Think about Twitter: yes, your content is incredibly limited and also your identity. But when you have just 140 characters, the avatar just on the side becomes suddenly big. Add to this the simplicity of following, sharing and connecting and you clearly see how Twitter supports the people and companies providing content.
RSS negates all of this. You discover content by word of mouth, and there’s no simple way to share it with friends. The author (person or company) is stripped away of its identity. There’s no memorability attached. It’s almost a surprise it managed to work.
The comparisons seem probably a bit unfair. I’ve put services against just a set of protocols and traditions. It’s true, but to a certain extent. That extent is the idea behind the feed, and the concept of “reader” that came with it.
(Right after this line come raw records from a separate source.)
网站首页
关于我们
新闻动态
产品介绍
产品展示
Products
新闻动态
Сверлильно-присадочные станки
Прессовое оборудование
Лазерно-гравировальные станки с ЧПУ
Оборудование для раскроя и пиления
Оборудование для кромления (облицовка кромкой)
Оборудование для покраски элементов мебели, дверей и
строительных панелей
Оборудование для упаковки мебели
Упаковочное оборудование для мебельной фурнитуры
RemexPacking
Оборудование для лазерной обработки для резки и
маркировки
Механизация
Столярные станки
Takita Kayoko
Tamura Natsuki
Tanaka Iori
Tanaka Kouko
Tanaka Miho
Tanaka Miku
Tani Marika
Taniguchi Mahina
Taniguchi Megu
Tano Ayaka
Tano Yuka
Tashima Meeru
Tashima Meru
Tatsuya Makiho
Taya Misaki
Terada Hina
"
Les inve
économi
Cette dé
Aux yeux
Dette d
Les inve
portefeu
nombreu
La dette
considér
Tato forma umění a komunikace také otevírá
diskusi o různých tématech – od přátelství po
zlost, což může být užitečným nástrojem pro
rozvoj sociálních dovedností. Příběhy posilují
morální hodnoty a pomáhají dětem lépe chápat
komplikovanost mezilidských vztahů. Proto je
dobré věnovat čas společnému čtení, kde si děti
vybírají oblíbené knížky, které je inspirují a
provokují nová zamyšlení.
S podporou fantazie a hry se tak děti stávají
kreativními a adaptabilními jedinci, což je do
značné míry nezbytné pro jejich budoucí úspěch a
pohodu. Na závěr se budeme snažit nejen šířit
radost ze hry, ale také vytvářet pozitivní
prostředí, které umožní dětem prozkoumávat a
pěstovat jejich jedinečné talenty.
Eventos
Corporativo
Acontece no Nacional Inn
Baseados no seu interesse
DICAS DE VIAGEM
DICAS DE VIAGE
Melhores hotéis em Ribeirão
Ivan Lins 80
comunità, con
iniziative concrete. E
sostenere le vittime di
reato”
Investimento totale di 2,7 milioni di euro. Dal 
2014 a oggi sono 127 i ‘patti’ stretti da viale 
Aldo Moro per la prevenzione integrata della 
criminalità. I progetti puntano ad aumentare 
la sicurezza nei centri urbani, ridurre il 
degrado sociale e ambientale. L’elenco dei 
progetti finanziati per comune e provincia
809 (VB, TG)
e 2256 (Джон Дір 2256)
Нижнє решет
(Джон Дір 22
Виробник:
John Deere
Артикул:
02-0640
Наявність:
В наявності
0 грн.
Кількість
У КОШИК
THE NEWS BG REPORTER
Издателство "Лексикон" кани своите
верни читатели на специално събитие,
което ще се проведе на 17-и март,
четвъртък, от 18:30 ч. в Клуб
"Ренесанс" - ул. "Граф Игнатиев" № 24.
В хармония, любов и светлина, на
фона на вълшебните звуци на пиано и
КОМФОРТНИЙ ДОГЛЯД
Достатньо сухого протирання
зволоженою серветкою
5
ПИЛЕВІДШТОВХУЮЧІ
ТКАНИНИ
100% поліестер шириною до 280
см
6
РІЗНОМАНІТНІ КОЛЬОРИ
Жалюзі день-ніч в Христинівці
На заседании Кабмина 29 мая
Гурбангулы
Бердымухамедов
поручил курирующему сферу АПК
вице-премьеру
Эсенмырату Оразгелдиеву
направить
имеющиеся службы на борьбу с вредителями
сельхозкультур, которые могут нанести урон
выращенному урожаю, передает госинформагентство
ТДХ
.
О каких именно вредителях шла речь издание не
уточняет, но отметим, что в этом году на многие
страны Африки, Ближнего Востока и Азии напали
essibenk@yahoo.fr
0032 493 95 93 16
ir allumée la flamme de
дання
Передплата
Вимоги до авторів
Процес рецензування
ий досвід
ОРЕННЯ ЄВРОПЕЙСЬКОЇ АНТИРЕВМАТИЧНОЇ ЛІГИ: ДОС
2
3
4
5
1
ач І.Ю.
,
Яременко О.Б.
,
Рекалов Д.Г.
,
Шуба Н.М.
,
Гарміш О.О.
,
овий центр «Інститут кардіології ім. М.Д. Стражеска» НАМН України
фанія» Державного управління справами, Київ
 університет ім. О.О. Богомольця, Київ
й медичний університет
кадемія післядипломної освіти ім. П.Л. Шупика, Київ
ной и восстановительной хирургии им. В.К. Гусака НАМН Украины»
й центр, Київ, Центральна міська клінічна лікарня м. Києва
The idea was clearly rooted in anonymised content read by a lone reader.
If you think about the people in the real world it’s true that they likely read news in the same place, home, but they do it from clear packages: newspapers and magazines, each with its own identity.
If you put all these things together you notice that business wanted to value their brand identity but RSS stripped it away. The anonymized content at the same time is less appealing for the reader, and if it’s less appealing for the user it’s also less appealing for the business. Creating a butterfly effect.
In the end while the original idea could be considered good, outside a small niche of users nobody had a real value in using RSS, not the business, not the readers.